(Exercise instructions):
From the records below, please repeat exactly the line that has "M1012,2L1026,28", the line that has "M2,767L292,348", and every line between them, and nothing else.

[Collected data entries]
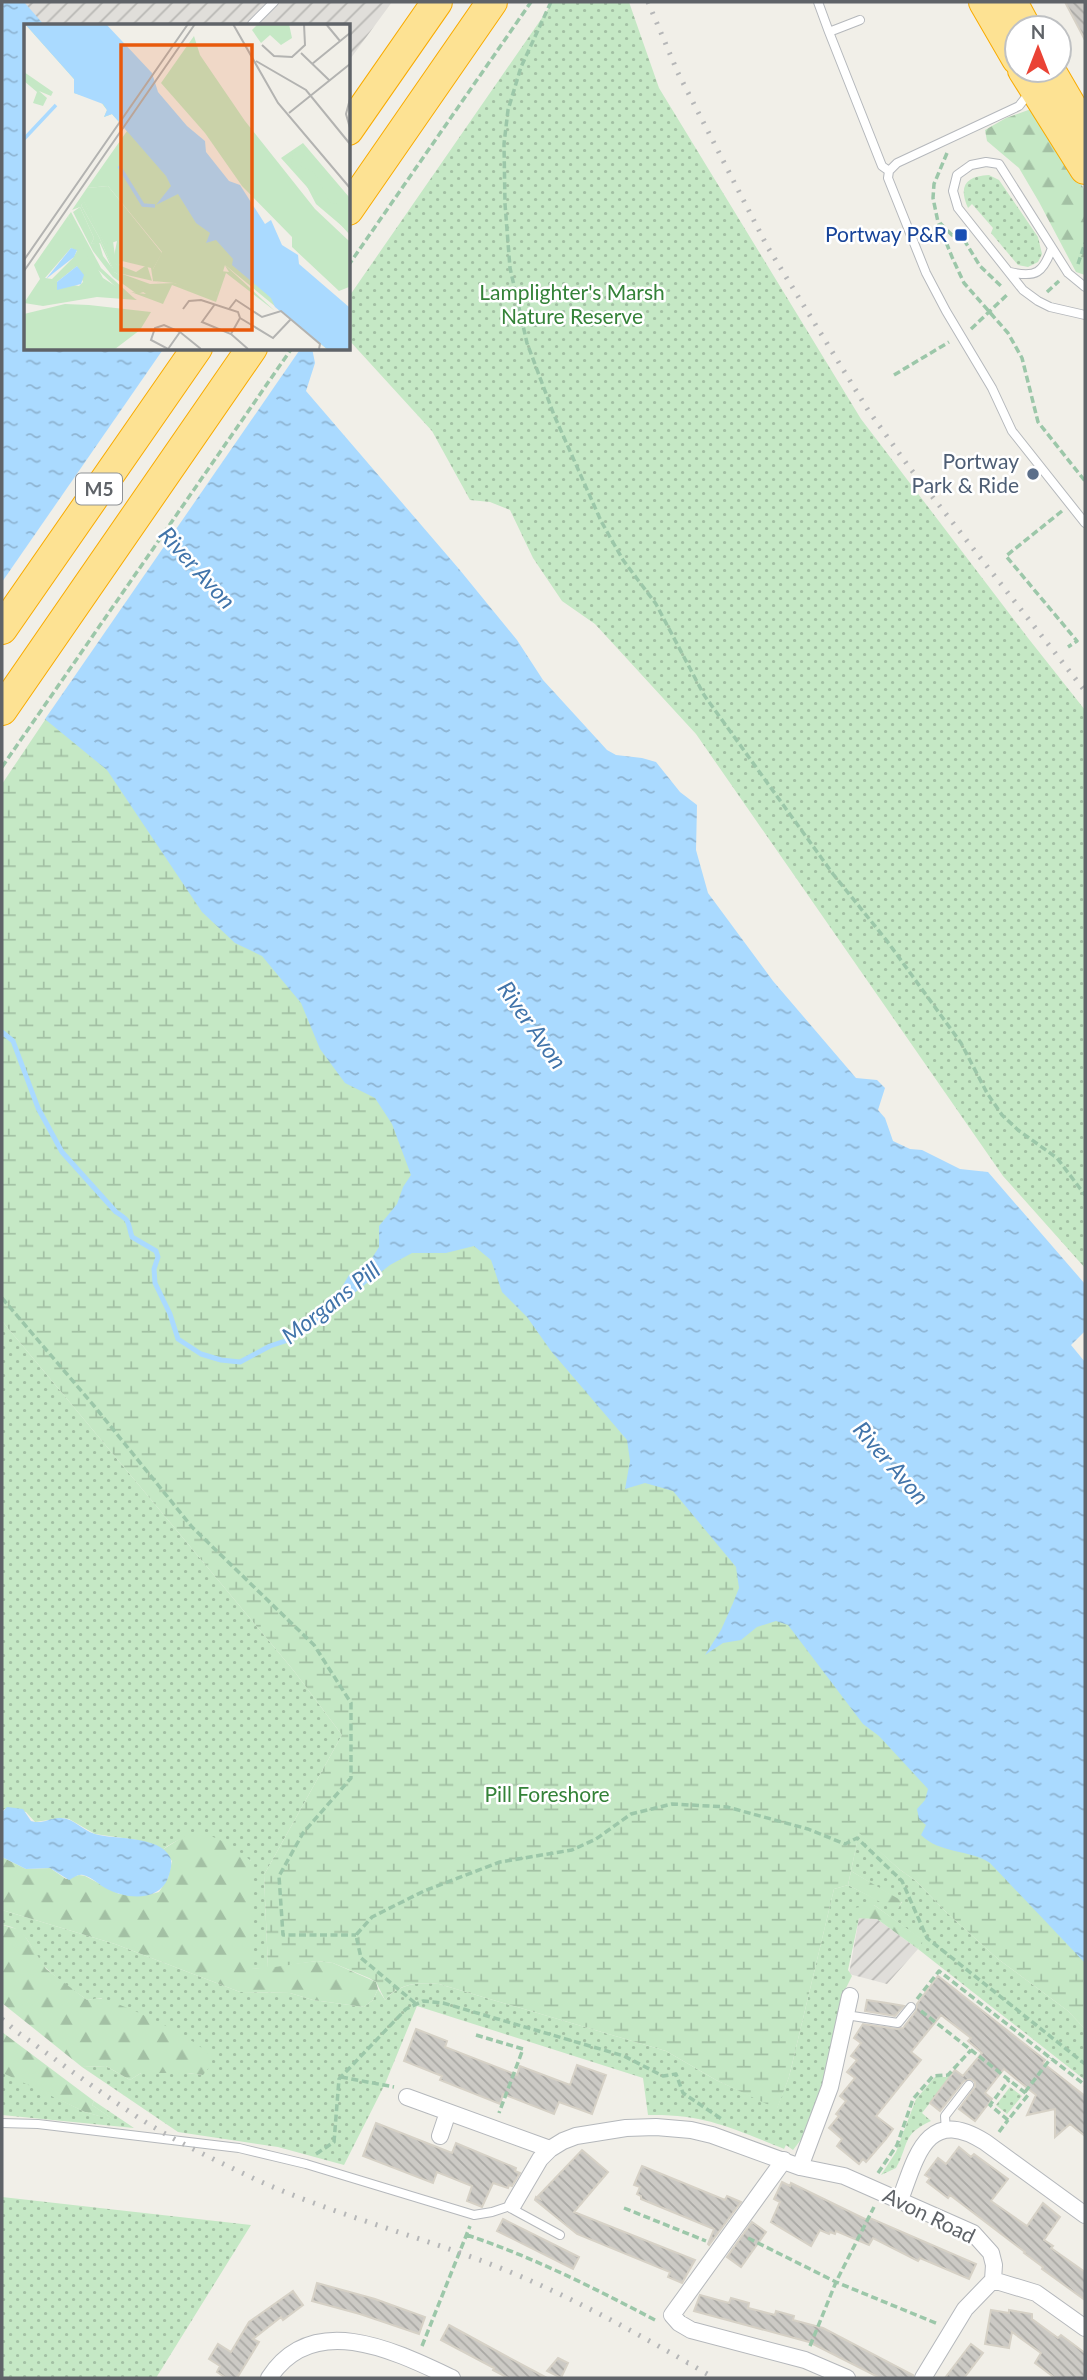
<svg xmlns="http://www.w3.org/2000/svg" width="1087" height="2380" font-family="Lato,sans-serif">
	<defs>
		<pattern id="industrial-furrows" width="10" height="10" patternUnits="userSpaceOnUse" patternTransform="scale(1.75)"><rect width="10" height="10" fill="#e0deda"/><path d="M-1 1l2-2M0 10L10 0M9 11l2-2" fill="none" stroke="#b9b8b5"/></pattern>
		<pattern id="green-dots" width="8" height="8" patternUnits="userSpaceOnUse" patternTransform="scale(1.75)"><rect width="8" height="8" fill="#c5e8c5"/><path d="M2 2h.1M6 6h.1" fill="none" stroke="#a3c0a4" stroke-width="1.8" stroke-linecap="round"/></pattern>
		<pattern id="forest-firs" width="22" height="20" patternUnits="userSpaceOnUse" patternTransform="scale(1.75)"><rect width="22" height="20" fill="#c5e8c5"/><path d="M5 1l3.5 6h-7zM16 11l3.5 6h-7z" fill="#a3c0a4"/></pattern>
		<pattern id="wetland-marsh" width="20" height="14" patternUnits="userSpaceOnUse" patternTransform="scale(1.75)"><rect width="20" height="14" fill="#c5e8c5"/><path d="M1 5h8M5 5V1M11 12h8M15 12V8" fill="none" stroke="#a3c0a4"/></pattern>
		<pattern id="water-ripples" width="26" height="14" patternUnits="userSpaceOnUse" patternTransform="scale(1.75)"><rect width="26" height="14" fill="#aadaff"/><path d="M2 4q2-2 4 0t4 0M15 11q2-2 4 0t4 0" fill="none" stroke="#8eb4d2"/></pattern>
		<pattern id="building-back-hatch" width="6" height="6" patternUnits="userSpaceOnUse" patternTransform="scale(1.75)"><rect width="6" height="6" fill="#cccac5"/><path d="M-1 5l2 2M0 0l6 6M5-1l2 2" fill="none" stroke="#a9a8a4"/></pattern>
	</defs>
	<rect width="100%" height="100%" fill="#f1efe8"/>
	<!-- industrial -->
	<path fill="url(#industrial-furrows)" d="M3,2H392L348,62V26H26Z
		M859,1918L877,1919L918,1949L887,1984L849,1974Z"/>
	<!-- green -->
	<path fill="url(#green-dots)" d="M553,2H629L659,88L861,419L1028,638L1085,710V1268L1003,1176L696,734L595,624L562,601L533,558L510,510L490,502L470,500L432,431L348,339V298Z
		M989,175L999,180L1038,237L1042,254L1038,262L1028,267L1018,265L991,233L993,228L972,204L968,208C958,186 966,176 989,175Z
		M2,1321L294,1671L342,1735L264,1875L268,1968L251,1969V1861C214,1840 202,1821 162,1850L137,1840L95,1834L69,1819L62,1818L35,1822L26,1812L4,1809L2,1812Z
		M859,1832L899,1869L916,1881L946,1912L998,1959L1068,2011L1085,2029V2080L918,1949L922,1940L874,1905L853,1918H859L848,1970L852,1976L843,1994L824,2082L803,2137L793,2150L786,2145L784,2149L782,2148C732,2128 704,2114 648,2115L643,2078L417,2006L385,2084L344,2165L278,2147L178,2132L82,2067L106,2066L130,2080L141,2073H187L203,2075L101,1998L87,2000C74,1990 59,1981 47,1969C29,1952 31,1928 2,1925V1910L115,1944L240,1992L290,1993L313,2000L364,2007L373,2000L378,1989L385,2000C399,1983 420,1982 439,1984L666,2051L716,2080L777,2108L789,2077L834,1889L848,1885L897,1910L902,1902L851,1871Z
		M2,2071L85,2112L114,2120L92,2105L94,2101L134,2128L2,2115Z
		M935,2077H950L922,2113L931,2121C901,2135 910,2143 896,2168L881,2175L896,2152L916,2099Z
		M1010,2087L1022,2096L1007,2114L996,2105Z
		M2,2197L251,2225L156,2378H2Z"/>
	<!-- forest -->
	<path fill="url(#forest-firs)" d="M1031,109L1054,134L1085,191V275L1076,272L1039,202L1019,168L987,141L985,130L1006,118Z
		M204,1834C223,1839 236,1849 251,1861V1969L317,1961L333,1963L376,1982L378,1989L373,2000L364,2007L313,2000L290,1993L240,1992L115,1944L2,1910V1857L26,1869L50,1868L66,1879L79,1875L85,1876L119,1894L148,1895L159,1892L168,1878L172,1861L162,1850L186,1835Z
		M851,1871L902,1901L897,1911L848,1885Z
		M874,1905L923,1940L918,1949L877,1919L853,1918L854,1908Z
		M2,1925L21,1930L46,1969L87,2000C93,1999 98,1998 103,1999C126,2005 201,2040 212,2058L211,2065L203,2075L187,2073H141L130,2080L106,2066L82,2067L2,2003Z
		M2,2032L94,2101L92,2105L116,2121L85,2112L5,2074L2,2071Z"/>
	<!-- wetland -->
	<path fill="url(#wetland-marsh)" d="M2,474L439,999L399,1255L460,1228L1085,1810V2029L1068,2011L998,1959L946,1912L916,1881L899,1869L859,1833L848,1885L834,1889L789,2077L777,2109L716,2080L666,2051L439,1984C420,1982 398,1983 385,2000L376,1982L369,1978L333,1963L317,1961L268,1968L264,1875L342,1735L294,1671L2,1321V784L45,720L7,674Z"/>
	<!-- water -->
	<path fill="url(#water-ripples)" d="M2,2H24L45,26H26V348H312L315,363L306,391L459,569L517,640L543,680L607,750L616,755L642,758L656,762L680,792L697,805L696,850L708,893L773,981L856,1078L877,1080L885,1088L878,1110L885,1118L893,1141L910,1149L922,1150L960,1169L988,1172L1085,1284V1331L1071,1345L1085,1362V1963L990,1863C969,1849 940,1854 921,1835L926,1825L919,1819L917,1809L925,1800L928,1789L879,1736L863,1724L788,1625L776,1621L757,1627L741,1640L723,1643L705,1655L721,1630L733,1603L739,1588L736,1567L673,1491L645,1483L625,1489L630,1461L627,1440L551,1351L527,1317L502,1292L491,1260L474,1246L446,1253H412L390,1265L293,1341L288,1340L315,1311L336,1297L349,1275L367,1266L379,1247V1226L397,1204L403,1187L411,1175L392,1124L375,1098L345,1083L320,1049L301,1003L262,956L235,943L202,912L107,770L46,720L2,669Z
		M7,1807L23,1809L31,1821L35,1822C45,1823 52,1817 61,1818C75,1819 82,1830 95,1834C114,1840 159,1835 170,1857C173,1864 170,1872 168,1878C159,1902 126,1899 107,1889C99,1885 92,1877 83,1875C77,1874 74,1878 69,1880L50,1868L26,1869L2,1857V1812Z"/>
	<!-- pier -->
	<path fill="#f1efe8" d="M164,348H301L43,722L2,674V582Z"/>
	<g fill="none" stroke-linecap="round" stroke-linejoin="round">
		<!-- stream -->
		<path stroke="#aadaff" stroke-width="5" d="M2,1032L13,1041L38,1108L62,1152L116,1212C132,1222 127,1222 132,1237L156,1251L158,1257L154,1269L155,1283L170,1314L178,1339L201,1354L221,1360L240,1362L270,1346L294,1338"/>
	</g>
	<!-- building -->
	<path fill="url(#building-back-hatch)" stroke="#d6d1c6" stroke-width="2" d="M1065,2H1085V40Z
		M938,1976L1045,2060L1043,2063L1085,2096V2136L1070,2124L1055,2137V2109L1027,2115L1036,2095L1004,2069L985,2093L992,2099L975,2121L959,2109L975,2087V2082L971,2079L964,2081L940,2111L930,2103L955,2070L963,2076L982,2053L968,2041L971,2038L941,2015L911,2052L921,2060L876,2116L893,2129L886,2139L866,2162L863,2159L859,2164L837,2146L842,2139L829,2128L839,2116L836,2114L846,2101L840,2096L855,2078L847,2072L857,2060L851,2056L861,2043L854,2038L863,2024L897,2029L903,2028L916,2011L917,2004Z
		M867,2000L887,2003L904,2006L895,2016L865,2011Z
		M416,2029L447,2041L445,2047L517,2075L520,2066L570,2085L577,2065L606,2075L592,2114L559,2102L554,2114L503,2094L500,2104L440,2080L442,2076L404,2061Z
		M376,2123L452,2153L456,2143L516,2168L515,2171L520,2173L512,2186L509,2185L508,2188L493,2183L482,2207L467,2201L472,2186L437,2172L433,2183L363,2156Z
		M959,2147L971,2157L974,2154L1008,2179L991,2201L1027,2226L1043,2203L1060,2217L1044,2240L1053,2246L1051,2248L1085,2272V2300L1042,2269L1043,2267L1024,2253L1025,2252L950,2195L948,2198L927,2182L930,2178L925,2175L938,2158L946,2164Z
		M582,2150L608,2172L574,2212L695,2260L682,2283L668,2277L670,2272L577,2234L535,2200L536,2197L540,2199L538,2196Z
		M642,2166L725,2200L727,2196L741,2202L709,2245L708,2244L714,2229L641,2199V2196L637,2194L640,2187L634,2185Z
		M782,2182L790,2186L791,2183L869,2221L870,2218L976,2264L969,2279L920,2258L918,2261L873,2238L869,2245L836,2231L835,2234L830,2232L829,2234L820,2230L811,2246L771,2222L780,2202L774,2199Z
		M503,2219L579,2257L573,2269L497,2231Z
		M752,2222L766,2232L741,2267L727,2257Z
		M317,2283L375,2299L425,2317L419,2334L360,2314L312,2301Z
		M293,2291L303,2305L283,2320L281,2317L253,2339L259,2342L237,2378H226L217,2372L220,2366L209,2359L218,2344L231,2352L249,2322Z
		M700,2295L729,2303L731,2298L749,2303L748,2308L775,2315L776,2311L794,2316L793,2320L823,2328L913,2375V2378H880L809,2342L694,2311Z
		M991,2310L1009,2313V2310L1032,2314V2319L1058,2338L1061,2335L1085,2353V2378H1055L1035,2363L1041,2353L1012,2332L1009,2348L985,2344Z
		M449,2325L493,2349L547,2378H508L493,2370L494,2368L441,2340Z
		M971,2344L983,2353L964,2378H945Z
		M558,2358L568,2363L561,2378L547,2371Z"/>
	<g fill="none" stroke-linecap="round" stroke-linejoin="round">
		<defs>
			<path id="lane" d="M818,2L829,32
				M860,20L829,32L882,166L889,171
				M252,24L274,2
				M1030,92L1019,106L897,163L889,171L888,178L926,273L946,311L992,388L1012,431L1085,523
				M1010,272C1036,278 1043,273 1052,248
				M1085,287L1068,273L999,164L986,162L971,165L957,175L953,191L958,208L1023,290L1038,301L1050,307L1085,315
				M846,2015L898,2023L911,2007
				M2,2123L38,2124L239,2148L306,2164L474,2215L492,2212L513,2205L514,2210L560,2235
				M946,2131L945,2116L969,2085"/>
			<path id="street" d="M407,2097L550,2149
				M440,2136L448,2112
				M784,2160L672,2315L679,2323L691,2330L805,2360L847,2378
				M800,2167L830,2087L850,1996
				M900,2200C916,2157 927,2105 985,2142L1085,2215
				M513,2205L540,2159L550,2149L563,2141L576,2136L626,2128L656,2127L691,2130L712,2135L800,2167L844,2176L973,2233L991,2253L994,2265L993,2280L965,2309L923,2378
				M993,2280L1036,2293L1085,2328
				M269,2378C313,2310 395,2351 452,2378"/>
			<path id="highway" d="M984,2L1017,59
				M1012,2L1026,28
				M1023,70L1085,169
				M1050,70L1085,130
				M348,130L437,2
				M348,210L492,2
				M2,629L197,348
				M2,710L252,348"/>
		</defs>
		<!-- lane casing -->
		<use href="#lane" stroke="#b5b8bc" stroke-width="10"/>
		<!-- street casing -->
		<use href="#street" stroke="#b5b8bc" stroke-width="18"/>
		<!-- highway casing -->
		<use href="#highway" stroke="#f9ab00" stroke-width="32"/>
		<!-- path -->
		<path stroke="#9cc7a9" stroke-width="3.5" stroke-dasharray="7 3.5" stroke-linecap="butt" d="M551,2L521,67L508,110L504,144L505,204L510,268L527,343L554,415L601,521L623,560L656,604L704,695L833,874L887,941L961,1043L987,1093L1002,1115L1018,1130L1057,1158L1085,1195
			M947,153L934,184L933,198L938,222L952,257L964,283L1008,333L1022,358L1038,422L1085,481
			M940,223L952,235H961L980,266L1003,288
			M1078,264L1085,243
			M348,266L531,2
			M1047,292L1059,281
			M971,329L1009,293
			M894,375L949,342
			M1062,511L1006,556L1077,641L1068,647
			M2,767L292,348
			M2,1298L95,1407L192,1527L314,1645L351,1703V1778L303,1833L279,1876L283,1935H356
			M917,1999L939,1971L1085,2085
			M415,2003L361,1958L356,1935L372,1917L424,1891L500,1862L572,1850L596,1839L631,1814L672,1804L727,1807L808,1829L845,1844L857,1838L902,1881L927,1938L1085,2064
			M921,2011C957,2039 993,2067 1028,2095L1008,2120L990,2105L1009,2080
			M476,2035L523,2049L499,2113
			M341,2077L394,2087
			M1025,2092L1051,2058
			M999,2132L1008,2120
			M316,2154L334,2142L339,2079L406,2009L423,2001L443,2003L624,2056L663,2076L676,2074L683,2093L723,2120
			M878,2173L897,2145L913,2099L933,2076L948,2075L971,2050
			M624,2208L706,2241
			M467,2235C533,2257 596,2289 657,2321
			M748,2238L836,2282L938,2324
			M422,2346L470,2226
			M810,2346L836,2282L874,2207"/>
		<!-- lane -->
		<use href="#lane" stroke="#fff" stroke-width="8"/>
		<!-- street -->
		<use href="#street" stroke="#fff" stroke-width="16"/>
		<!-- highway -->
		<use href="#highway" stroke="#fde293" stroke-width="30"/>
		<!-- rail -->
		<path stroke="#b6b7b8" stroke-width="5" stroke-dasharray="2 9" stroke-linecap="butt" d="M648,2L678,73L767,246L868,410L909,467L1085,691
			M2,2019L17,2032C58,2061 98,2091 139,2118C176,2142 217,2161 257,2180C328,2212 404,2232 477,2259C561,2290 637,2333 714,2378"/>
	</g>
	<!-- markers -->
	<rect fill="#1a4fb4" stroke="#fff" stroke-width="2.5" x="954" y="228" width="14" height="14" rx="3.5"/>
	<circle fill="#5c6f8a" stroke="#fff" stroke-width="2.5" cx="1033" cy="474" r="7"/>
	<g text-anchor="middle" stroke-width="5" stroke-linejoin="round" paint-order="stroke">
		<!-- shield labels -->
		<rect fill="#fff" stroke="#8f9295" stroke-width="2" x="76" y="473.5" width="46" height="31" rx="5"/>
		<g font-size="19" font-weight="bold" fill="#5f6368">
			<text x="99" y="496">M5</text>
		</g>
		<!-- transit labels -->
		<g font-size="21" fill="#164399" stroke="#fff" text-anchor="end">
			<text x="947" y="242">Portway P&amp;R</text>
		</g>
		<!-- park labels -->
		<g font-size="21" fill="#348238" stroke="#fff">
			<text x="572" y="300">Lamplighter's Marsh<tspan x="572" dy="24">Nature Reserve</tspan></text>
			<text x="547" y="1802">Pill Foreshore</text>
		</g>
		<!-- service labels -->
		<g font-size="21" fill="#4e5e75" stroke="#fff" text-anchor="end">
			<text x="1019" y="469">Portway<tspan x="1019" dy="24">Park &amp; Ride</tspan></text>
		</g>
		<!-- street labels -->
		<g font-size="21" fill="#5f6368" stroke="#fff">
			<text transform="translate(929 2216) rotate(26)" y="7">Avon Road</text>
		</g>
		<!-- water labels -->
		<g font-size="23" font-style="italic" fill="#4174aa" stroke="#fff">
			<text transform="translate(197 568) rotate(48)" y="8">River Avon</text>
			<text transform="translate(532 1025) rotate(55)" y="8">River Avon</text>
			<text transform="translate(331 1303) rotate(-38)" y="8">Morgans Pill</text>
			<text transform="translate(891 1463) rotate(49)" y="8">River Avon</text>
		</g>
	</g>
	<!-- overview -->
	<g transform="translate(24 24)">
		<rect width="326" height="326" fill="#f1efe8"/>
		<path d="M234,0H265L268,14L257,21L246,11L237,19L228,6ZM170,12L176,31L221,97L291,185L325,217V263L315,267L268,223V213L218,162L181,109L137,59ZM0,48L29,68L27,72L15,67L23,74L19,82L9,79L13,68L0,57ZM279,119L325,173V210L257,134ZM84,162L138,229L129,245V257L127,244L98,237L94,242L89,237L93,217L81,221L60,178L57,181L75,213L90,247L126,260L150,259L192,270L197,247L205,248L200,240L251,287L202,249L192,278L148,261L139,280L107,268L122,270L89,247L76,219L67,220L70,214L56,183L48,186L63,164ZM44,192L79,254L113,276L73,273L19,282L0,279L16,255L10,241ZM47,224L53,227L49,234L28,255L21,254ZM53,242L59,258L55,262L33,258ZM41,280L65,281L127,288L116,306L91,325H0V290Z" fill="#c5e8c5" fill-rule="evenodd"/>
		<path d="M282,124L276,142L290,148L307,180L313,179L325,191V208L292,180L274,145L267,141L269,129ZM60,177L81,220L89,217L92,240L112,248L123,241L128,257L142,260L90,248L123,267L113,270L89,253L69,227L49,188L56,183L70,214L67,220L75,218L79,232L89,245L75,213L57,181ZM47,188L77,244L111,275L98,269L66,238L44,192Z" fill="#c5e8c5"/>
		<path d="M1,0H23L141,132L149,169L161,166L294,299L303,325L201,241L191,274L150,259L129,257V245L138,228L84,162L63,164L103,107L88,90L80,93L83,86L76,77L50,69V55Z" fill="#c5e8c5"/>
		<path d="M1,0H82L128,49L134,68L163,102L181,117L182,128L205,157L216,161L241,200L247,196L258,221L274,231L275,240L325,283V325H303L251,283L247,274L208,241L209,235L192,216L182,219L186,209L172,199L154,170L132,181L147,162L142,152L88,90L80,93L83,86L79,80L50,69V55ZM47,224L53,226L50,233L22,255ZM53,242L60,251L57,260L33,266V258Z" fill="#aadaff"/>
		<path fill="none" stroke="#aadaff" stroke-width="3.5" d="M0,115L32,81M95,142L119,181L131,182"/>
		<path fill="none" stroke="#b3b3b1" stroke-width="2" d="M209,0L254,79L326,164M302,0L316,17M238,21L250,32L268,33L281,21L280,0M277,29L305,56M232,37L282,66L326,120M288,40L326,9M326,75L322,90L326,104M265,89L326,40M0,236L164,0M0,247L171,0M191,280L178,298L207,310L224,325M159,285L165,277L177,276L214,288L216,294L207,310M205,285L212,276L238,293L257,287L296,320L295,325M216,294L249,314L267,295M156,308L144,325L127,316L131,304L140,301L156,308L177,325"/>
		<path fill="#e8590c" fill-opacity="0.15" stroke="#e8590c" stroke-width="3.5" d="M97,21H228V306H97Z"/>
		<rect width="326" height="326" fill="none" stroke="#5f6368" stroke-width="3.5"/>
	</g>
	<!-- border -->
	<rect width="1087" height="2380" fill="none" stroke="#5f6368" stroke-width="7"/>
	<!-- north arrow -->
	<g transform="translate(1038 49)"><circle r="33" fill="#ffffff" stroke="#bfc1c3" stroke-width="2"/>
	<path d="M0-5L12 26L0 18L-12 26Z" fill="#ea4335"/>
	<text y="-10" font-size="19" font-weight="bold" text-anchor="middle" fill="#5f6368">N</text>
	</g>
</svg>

(Result):
				M1012,2L1026,28
				M1023,70L1085,169
				M1050,70L1085,130
				M348,130L437,2
				M348,210L492,2
				M2,629L197,348
				M2,710L252,348"/>
		</defs>
		<!-- lane casing -->
		<use href="#lane" stroke="#b5b8bc" stroke-width="10"/>
		<!-- street casing -->
		<use href="#street" stroke="#b5b8bc" stroke-width="18"/>
		<!-- highway casing -->
		<use href="#highway" stroke="#f9ab00" stroke-width="32"/>
		<!-- path -->
		<path stroke="#9cc7a9" stroke-width="3.5" stroke-dasharray="7 3.5" stroke-linecap="butt" d="M551,2L521,67L508,110L504,144L505,204L510,268L527,343L554,415L601,521L623,560L656,604L704,695L833,874L887,941L961,1043L987,1093L1002,1115L1018,1130L1057,1158L1085,1195
			M947,153L934,184L933,198L938,222L952,257L964,283L1008,333L1022,358L1038,422L1085,481
			M940,223L952,235H961L980,266L1003,288
			M1078,264L1085,243
			M348,266L531,2
			M1047,292L1059,281
			M971,329L1009,293
			M894,375L949,342
			M1062,511L1006,556L1077,641L1068,647
			M2,767L292,348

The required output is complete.